Since the start of 2022, this interest in Champagne’s most prestigious bottles has continued with great enthusiasm on the part of keen bidders. Historical names like Anselme Selosse (2008 Extra-Brut, €3,720, +38%) and his son Guillaume (Au-Dessus du Gros Mont, €570) have certainly held their own of late. Whilst the well-established names are still performing well, we can’t deny a shift in the auction landscape for this famous fizz.
The work of producers such as Pierre Péters and Ulysse Colin, for example, are more than worthy of our attention. The former is run by Rodolphe Péters who, according to La Revue du vin de France, has “without a doubt soared to the top, among the region’s finest blanc de blancs stylists”. Perfect knowledge of his terroirs, a hawk’s eye for detail, and meticulous vinification of his Mesnil-sur-Oger Chardonnay result in highly precise Champagne cuvées. A magnum of Les Chétillons, for example, fetched €930 in March 2022, a winning bid that illuminates the producer’s searing auction success at the moment. As for Ulysse Colin, this vintner learnt the tricks of the trade from none other than Anselme Selosse himself! Seasoned fans of Colin appreciate his biodynamic methods, but they have to be quick to get their hands on this rare produce; a bottle of the 2014 Les Enfers cuvée wet under the hammer for €446 last month.
Rarity has a price
Looking at the recent results from all regions, rarity is the biggest common factor in the most impressive hammer prices across the board. The Loire Valley still has some outstanding figures in its midst, big figures like Clos Rougeard, the unmatched master of Saumur-Champigny. In recent auctions, though, we’ve seen a certain buzz around another appellation, Sancerre, represented by cuvées from Dagueneau, François Cotat (2001 La Grande Côte, €136, +13%), and Edmond Vatan, particularly since the latter’s passing in January of this year (2010 Clos la Néore, €449, +45%).

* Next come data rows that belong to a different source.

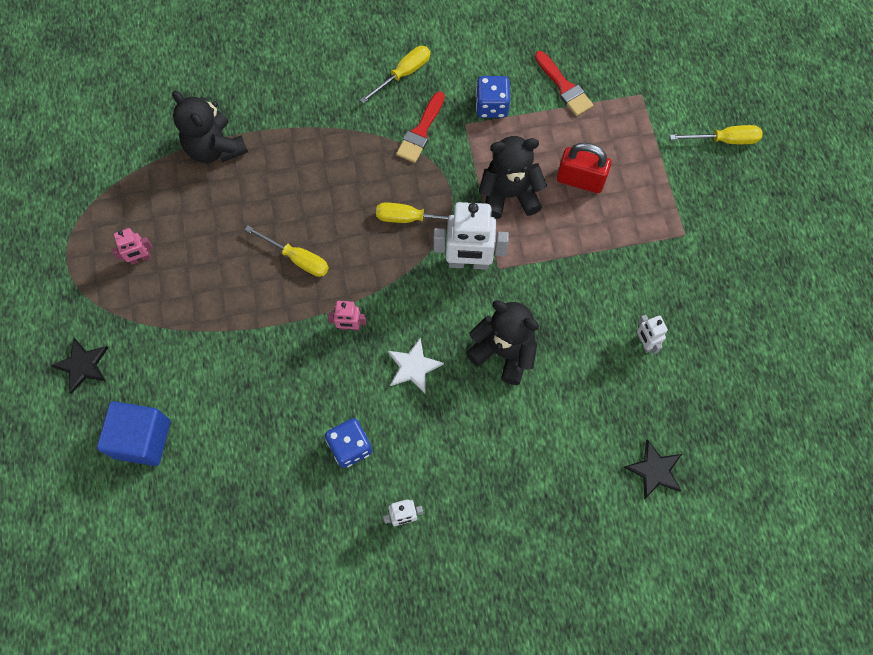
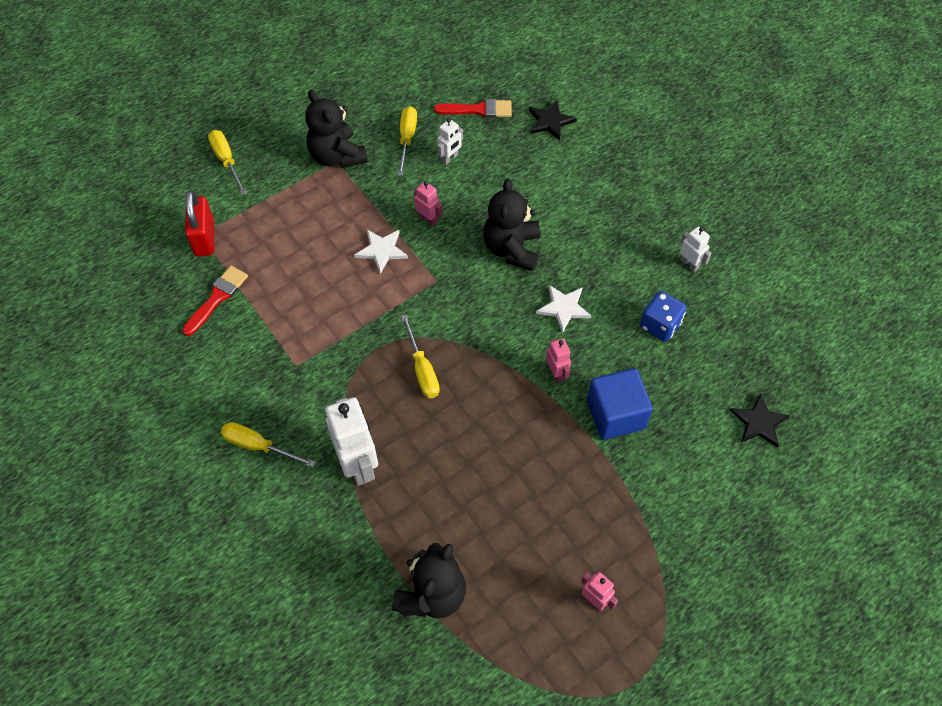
camera: 115 degrees left, 10 degrees down
(83, 365) = (731, 592): black star -> black star (759, 422)
(142, 439) = (760, 495): blue cube -> blue cube (615, 414)
(297, 258) = (514, 449): yellow screwdriver -> yellow screwdriver (407, 138)
(421, 131) = (321, 401): red brush -> red brush (478, 110)
(468, 262) = (443, 305): white robot -> white robot (358, 465)
(491, 106) = (265, 350): blue dice -> none
(509, 195) = (358, 300): black teddy bear -> black teddy bear (337, 156)
(555, 234) = (382, 250): none -> white star
(574, 290) = (428, 219): none -> pink robot
(580, 180) = (317, 251): red padlock -> red padlock (204, 238)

Cutting-edge estates stand their ground
Bordeaux’s grands crus classés, Burgundy’s Auvenay, Leroy, Bizot, and Truchot, and the Rhône’s Rayas and Jamet estates; a list of fine properties that continue to perform immensely well thus far this year. Highly renowned blue-chip wines haven’t lost a drop of their prestige. Nevertheless, this hasn’t prevented other estates from making a name for themselves on the auction market, and there are several trailblazing producers whose bottles fetched top dollar bids in March. Among them is La Grande Colline in Cornas, a domain founded in 2001 by Japanese winemaker Hirotake Ooka, who learnt his skills from Thierry Allemand. The estate closed its doors in 2017, when Ooka headed back to his native country…the wines, though, are still around of course, and they attract plenty of interest at auction. In the Jura, it’s impossible to miss the success of Domaine des Miroirs (vin de France Le Berceau, €1,081, +20%) and Domaine des Murmures (vin de France Poulsard, €744, +28%). Mito Inoué is becoming a star of Auvergne, with the 2017 vin de France La Vague fetching €372 (+50%), and further south, Roussillon’s Pèdres Blanques 2017 vin de France went under the hammer for €211, a value increase of 102%, no less!